To the small gold pendant resting against her collarbone.
Adrian's face changed.
"Is that the necklace."
Her hand flew up to it.
"Adrian - "
"That necklace." He took a step closer. "Your grandmother's necklace. The lucky one."
"Don't."
"Sera has been sleeping two hours a night, Amelia. The doctors say stress is the worst thing for ALS. It accelerates the decline. Two years could become one." His voice softened, careful and warm. "You said yourself the pearl protected Leo. Five years and he hasn't been sick. You have your son. He's safe. He's strong. The necklace did its job for him."
"Adrian, no."
"Just for a few months. Until she stabilizes. It's a piece of jewelry, Amelia."
"It is my grandmother's."
"It is a freshwater pearl worth two hundred dollars."
"It is the only thing my mother left me."
"And Sera is dying."
Amelia's hand closed over the pendant. "No."
Adrian's jaw tightened.
"You would let a woman die," he said quietly, "to keep a trinket."

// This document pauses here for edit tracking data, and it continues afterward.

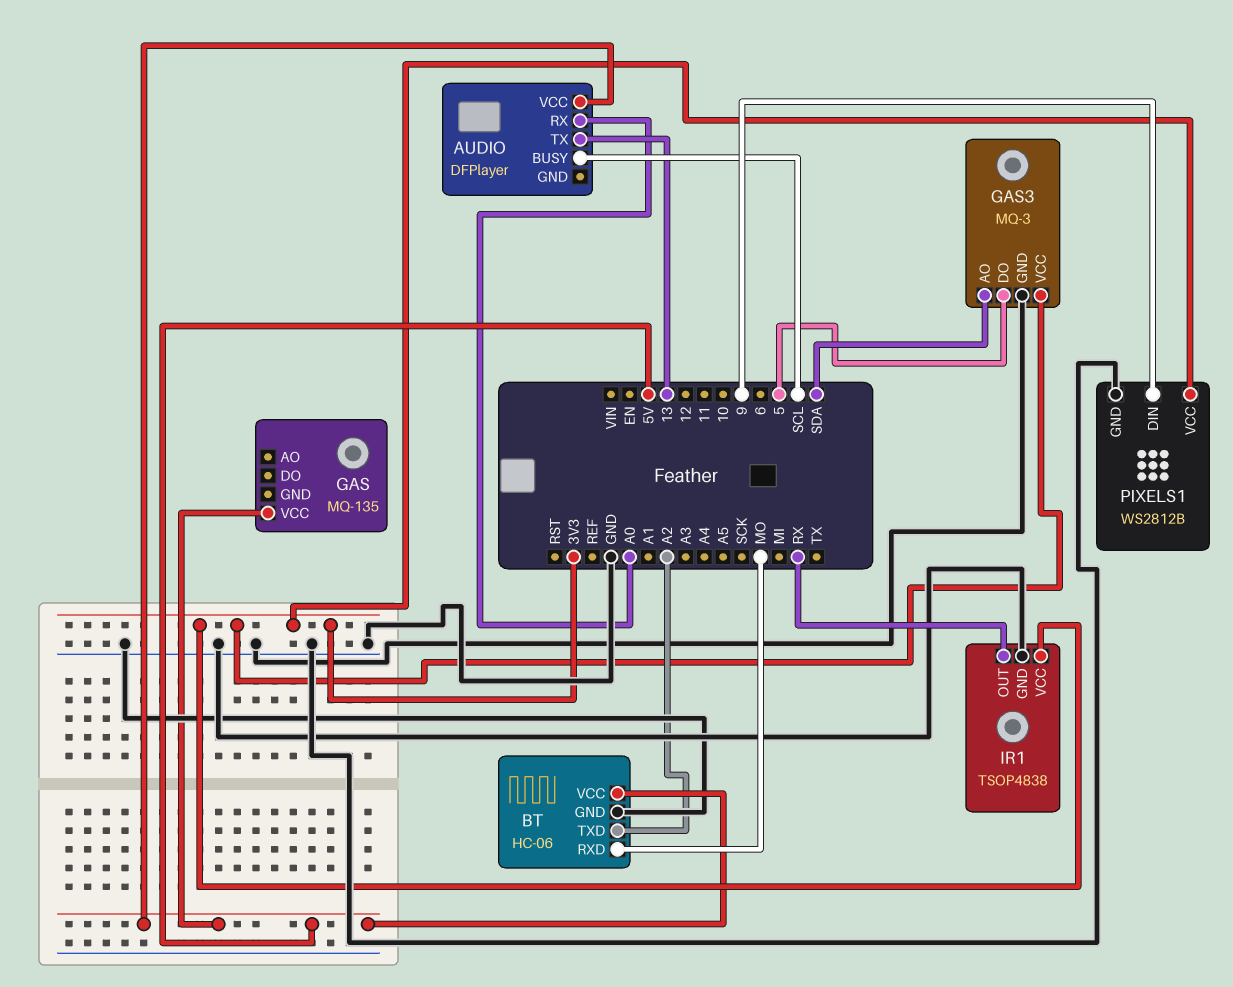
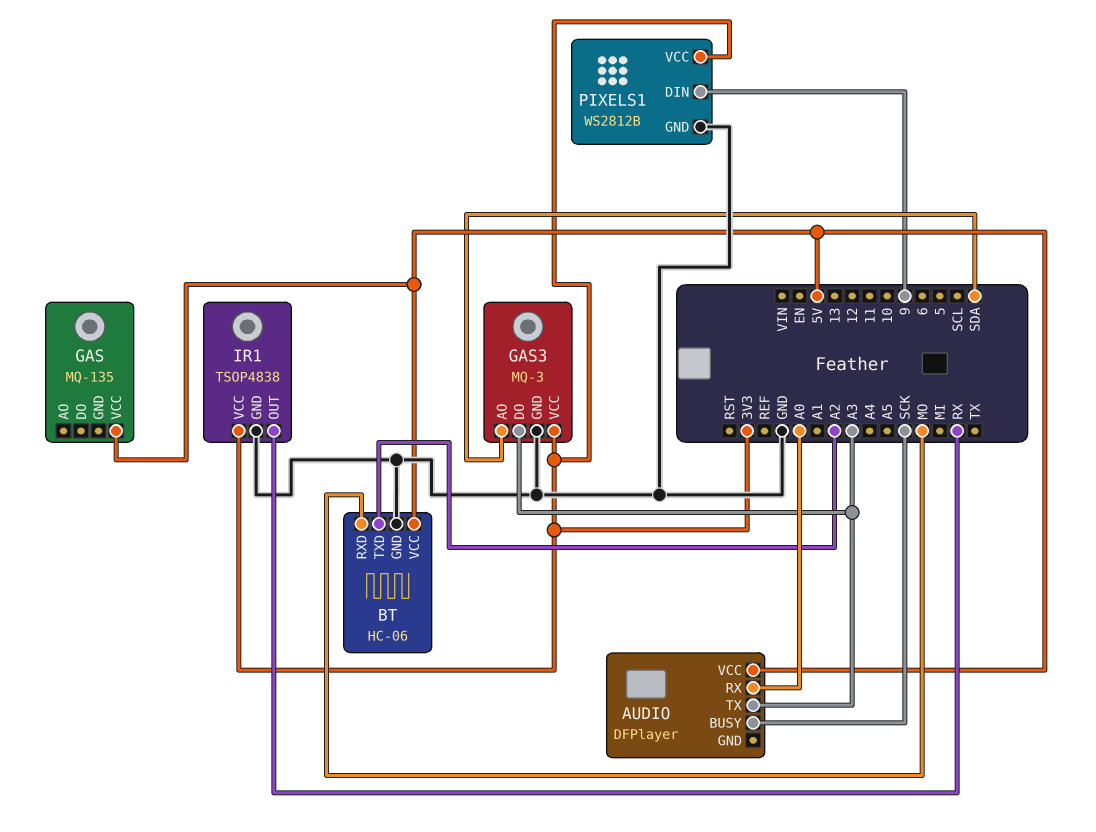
AUDIO pin BUSY: SCL -> SCK
AUDIO pin TX: 13 -> A3
GAS3 pin DO: 5 -> A3

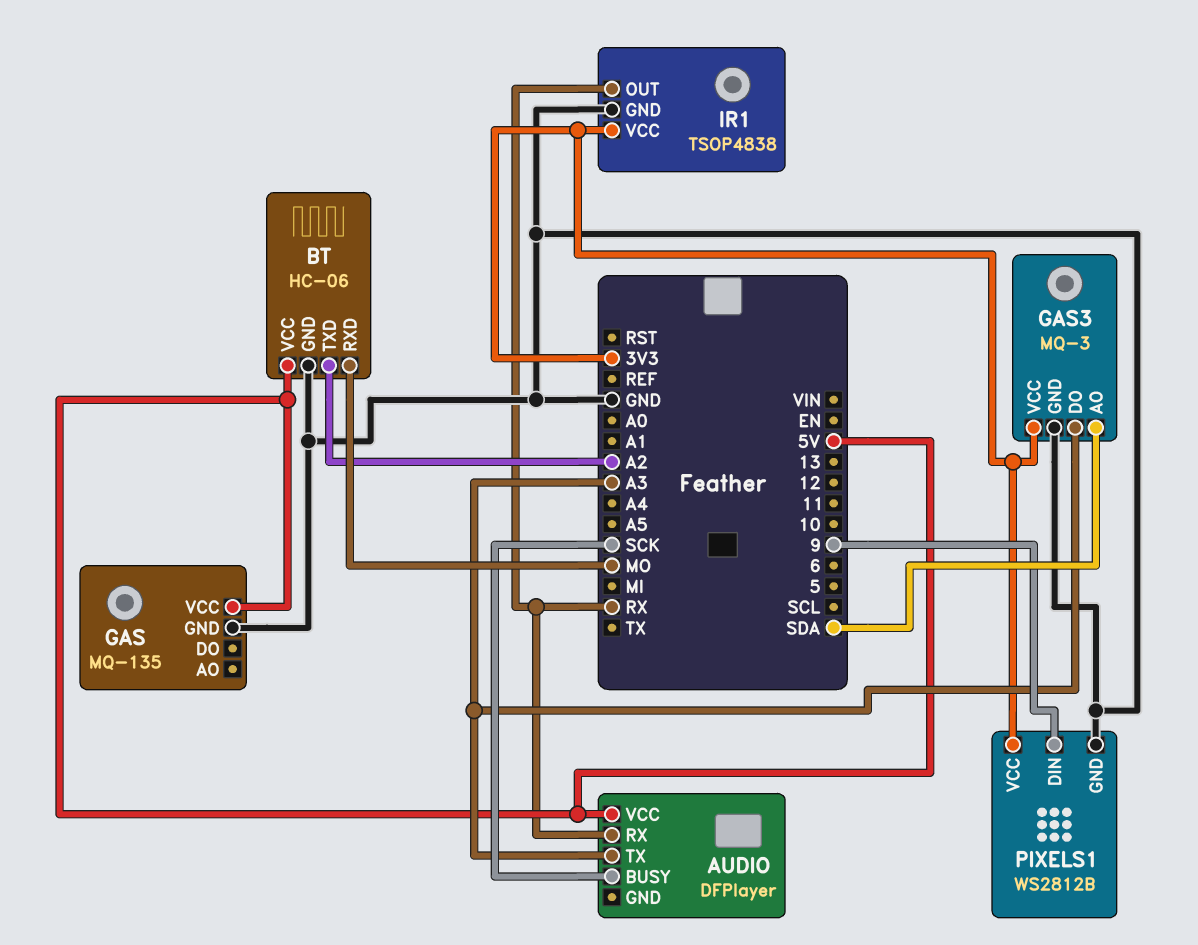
AUDIO pin RX: A0 -> RX
GAS pin GND: none -> GND

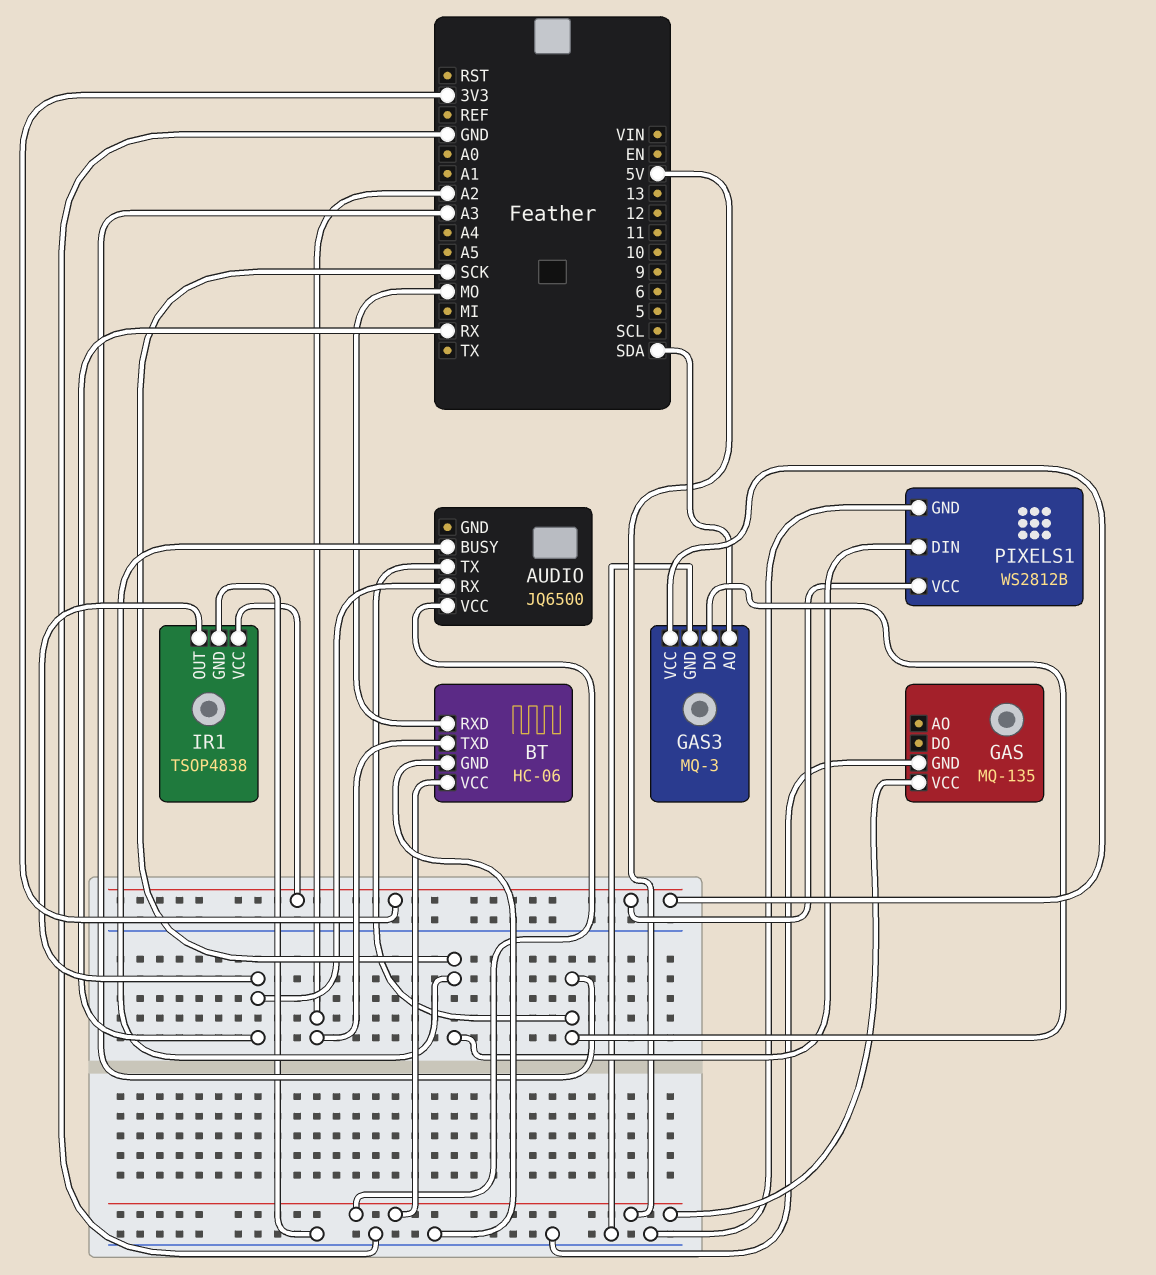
AUDIO: DFPlayer -> JQ6500
PIXELS1 pin DIN: 9 -> SCK

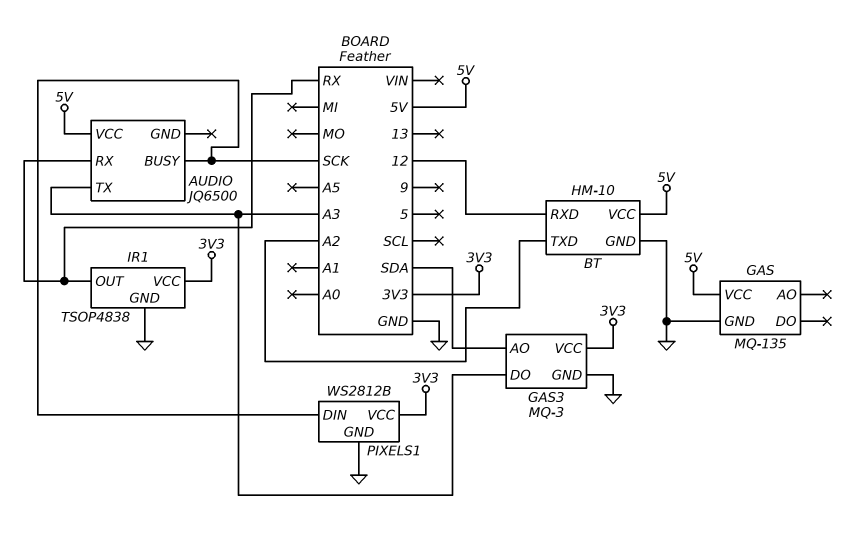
BT: HC-06 -> HM-10
BT pin RXD: MO -> 12

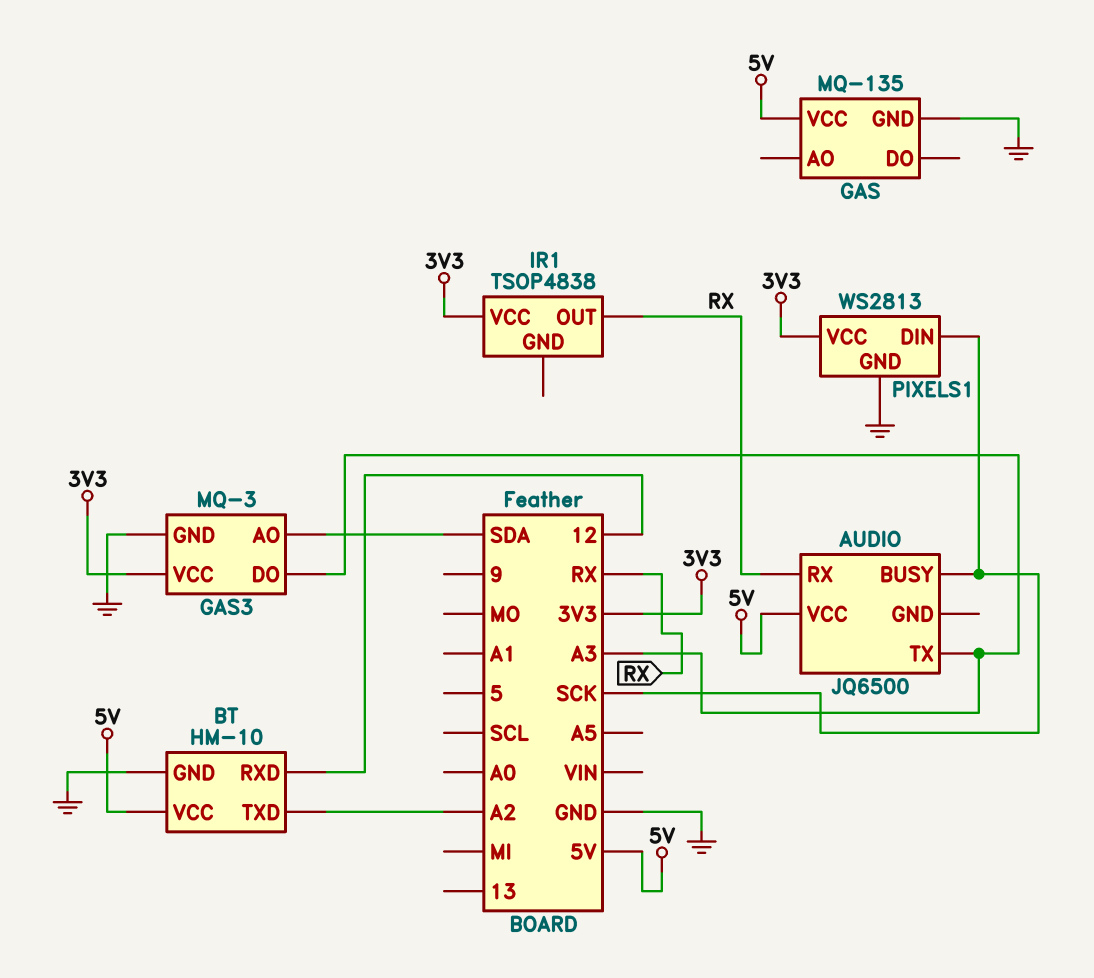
IR1 pin GND: GND -> none
PIXELS1: WS2812B -> WS2813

"If she is that sick, she should see a doctor. Not you. Not my son. And certainly not my grandmother's necklace."
The street went quiet.
Adrian stared at her like he had never seen her before.
Then -
"Mommy."
Leo. Small voice. Wobbling.
She looked down at her son. He had taken a step toward her. His eyes were wet. His lower lip was shaking.
"Mommy, I'm sorry."
Oh.
Oh.
Her arms opened before her brain caught up.
He came right to her. He pressed his small body against her chest. He wrapped his arms around her neck.
She buried her face in his hair. "Baby - "
His small fist closed around the chain.
And yanked.
Snap.
Amelia froze.
Leo stepped back.
He held the pendant up high, the broken chain dangling, the freshwater pearl spinning slow under the streetlight.
He was not crying anymore.
He was grinning.
He turned to his father. "I got it, Daddy! I got it for Aunt Sera!"